━━━━━ Supplied records
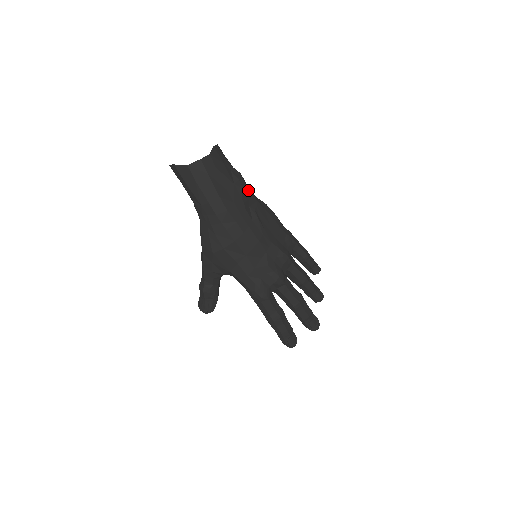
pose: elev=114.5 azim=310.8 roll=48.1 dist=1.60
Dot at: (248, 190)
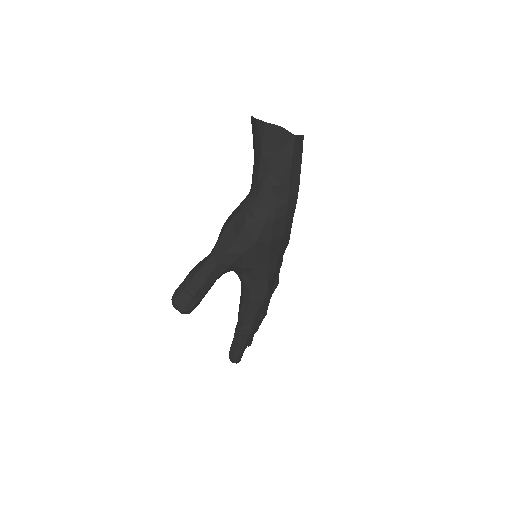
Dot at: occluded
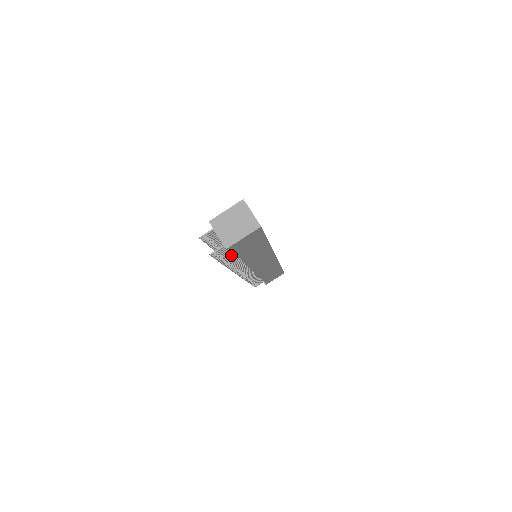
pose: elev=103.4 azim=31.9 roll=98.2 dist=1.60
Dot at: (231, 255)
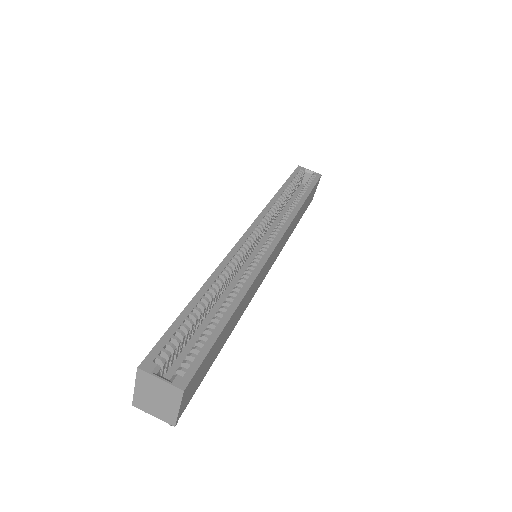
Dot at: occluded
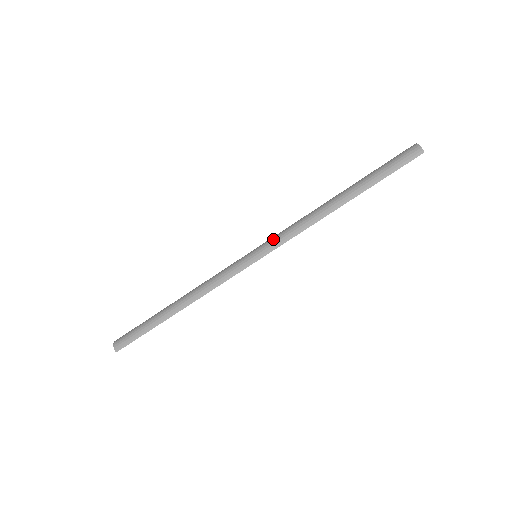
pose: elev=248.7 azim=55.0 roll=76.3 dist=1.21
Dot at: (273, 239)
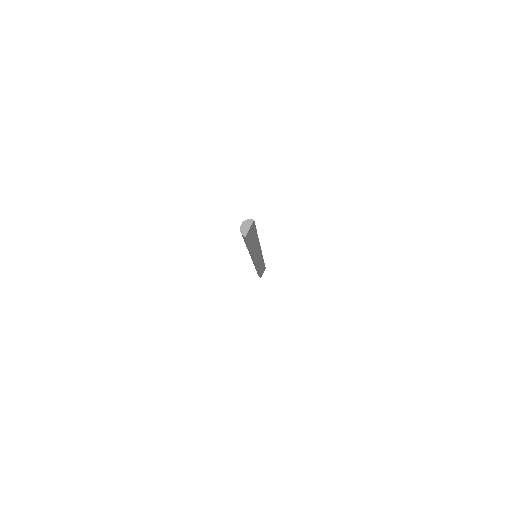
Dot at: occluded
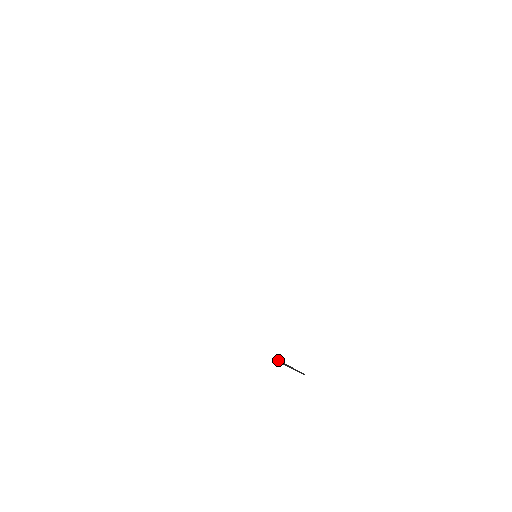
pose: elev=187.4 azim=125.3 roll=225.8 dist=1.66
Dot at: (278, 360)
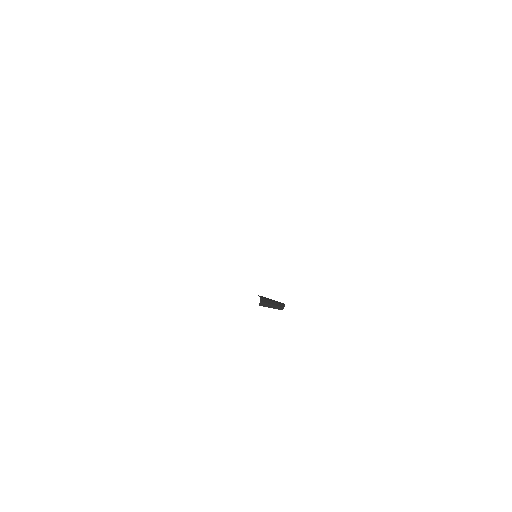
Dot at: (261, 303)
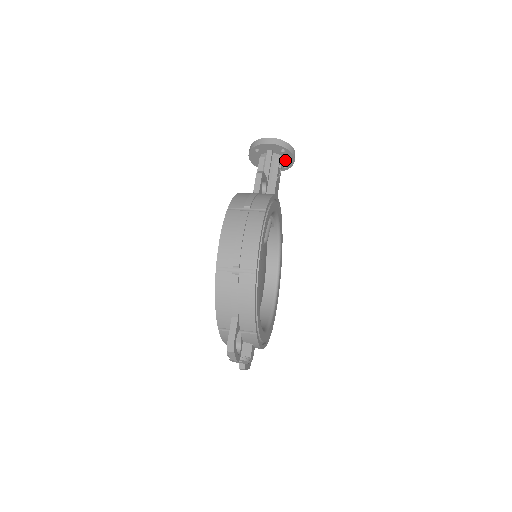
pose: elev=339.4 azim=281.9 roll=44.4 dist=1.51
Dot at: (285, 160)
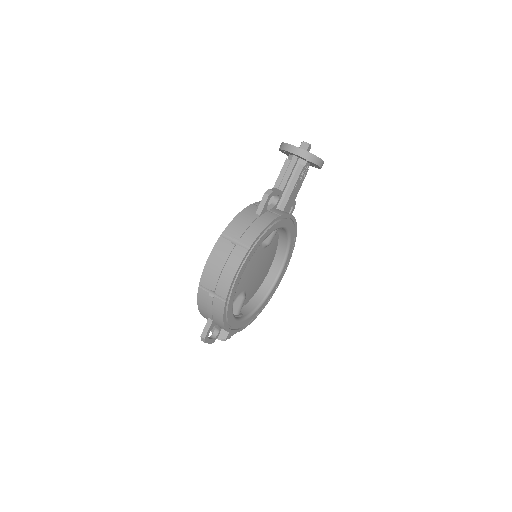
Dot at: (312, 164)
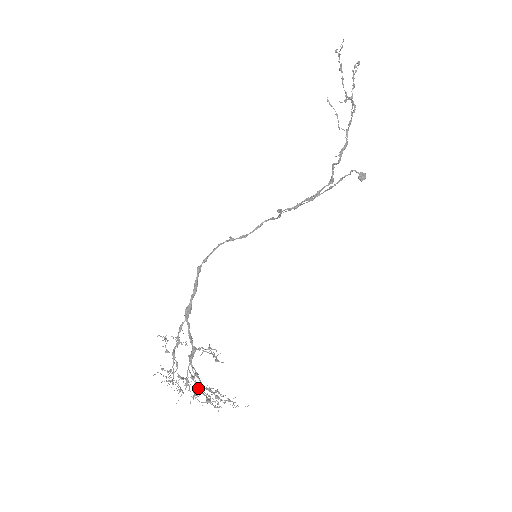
━━━━━━━━━━
■ **Given request**
Could you repeat every line of the rows above word for word, leaving out the pictures?

■ **Solution for this exercise**
pose: elev=114.5 azim=310.8 roll=48.1 dist=1.60
Dot at: (248, 190)
Dot at: occluded
pose: elev=103.4 azim=31.9 roll=98.2 dist=1.60
Dot at: (231, 255)
Dot at: occluded
pose: elev=248.7 azim=55.0 roll=76.3 dist=1.21
Dot at: (273, 239)
Dot at: occluded
pose: elev=187.4 azim=125.3 roll=225.8 dist=1.66
Dot at: (278, 360)
Dot at: (261, 303)
pose: elev=339.4 azim=281.9 roll=44.4 dist=1.51
Dot at: (285, 160)
Dot at: (312, 164)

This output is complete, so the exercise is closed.